Wednesday, March 26, 2014

Three Months Later...

It still seems like I was just in Ethiopia a few weeks ago. When in reality I’ve been back for three months. Some days are good, some days are rough. Ethiopia will forever have a piece of me. I think I’ll always want to go back, even if it’s just for a visit.

The thing I have been struggling with a lot lately, in regard to my heart being in two countries, seemed quite trivial (insignificant) to me. I almost had myself convinced I was being a little overboard with it. Until today, when I talked to a friend and fellow missionary who just returned from the field, Jordan Shelton. It was the first time I had heard said out loud what I was thinking and feeling, and it’s because Jordan is experiencing the same thing. I feel like I’m forgetting all of the language I have learned in Ethiopia.

Language connects you to a culture. We speak English in America. If you were to go to Mexico, you would have a harder time connecting with Spanish speaking people at first, especially if you are limited in your Spanish and they in their English. Finding people in Mexico who speak English gives you a sense of home, and you can’t help but be excited about speaking fluently, with no mistakes, mistranslations, or misunderstandings. You are free to speak your language.

Try to imagine speaking a language that is not Spanish, or French, or German. A language that is found in a place on the opposite side of the world; in Africa. That language probably will not be easily found in America. It is much harder to feel connected to the culture through language, because it just isn’t being used.

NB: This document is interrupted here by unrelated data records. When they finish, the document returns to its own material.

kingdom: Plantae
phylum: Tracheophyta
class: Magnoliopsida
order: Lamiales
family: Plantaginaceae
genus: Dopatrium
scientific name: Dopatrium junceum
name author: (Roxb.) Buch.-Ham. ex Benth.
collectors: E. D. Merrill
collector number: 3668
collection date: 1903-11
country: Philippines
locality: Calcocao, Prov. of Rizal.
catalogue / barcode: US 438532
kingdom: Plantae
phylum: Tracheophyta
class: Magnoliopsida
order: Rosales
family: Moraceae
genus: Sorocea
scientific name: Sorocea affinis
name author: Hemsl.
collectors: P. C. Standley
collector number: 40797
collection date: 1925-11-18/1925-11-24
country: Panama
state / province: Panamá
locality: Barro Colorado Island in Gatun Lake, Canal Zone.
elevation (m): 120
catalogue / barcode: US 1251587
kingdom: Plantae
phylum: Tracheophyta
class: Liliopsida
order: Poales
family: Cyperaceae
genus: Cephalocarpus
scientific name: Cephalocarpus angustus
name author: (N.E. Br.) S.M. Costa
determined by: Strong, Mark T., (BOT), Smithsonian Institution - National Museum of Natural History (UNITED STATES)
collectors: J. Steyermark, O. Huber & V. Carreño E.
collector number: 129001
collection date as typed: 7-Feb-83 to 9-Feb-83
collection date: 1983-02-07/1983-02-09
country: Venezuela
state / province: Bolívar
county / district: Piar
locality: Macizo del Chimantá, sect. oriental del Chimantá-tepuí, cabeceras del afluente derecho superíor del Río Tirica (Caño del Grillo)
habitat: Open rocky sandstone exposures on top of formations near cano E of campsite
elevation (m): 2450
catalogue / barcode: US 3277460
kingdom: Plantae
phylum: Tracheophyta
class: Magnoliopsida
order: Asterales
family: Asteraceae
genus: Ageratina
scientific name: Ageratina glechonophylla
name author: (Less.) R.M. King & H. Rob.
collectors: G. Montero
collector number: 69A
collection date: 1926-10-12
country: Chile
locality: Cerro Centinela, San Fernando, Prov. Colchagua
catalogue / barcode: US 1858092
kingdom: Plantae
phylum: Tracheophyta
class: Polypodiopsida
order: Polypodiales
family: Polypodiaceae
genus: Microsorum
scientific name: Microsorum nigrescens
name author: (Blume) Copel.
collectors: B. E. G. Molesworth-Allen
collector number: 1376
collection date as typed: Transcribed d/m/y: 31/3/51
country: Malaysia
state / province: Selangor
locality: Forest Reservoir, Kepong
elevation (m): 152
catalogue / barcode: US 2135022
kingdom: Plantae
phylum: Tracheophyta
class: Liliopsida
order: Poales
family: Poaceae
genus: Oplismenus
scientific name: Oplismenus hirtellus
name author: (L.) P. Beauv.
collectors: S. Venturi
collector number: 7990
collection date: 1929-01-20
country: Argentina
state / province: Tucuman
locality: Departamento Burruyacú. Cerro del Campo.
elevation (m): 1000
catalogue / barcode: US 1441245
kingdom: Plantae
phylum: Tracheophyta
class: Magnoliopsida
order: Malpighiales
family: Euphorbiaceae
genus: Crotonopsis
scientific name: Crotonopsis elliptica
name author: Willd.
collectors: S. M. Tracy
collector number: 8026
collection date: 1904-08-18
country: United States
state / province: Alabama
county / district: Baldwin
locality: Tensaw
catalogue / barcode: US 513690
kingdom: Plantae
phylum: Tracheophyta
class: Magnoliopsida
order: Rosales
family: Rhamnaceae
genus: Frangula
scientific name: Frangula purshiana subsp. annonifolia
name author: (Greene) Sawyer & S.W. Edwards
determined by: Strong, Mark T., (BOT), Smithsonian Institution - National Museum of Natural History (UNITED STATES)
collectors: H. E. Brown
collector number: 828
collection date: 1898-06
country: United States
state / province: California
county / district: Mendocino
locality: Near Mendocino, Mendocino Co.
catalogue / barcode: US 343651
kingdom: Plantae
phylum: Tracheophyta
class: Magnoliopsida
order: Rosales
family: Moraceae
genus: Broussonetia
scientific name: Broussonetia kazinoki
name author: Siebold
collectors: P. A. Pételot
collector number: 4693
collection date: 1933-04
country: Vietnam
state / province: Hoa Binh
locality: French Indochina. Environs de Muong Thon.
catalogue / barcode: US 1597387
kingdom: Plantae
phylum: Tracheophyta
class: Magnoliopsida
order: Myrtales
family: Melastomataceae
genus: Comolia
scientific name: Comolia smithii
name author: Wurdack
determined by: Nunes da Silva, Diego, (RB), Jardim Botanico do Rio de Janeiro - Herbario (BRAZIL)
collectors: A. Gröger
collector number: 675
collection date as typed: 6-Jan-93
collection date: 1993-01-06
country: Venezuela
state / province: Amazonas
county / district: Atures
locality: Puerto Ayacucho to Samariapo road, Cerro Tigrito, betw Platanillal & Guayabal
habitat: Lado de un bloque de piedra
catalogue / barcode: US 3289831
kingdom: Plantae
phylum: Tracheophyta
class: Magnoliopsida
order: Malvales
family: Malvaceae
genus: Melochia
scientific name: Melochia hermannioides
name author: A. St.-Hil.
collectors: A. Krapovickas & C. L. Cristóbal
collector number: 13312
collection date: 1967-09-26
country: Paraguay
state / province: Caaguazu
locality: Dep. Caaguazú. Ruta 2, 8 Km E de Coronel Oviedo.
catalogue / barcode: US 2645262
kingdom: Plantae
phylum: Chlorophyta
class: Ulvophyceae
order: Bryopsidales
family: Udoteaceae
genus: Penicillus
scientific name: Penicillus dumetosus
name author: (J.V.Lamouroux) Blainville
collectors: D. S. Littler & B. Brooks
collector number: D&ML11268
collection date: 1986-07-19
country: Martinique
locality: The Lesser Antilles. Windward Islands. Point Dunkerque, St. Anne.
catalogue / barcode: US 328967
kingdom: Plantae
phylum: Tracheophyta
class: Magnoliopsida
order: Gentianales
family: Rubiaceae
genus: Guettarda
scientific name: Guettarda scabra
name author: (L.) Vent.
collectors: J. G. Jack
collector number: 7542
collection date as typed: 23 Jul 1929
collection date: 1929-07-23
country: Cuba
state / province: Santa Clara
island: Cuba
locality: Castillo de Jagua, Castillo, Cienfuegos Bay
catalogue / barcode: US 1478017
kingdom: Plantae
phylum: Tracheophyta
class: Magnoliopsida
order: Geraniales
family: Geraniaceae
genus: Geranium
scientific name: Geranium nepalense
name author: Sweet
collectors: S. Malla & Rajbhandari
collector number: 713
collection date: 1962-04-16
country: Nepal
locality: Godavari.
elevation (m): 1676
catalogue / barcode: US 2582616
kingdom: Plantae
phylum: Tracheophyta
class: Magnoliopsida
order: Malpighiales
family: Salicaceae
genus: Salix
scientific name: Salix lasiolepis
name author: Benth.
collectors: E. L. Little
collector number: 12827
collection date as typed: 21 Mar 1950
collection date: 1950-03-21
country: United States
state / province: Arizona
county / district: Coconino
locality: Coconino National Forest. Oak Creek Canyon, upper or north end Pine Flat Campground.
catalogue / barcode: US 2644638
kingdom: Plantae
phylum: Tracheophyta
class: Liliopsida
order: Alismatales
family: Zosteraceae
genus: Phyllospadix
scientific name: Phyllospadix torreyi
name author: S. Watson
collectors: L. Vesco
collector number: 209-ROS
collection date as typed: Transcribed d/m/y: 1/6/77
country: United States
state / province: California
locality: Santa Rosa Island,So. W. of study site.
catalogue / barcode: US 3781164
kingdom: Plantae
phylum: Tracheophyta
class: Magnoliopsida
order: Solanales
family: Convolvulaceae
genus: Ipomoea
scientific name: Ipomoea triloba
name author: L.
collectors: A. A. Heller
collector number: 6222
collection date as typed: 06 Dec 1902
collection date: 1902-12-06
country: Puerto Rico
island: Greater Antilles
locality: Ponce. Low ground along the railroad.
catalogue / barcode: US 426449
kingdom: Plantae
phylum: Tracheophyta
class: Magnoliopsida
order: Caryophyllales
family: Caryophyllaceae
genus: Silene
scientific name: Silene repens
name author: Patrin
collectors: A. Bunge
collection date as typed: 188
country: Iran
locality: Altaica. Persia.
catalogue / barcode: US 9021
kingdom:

To not be so vague, I’ll make it personal. I learned afan Oromoo. It is spoken in Ethiopia - on the opposite side of the world. There aren’t too many people in America who can speak this language. I haven’t found anyone in Manhattan who can. Because of that, I feel like I’m becoming more and more disconnected from Ethiopia, and in my mind it’s a tragedy. Sure, I have all of my notes from our language tutor, Kalbessa. Sometimes I chat with him in afan Oromoo over Facebook chat. Don’t get me wrong, I cherish those brief conversations where I can communicate in a language that is now so dear to my heart. But it still doesn’t stop the sadness I feel when I realize the language that connects me to my friends in Ethiopia is fading faster with every passing week.


So there you have it. An update on my thoughts concerning my life in Ethiopia.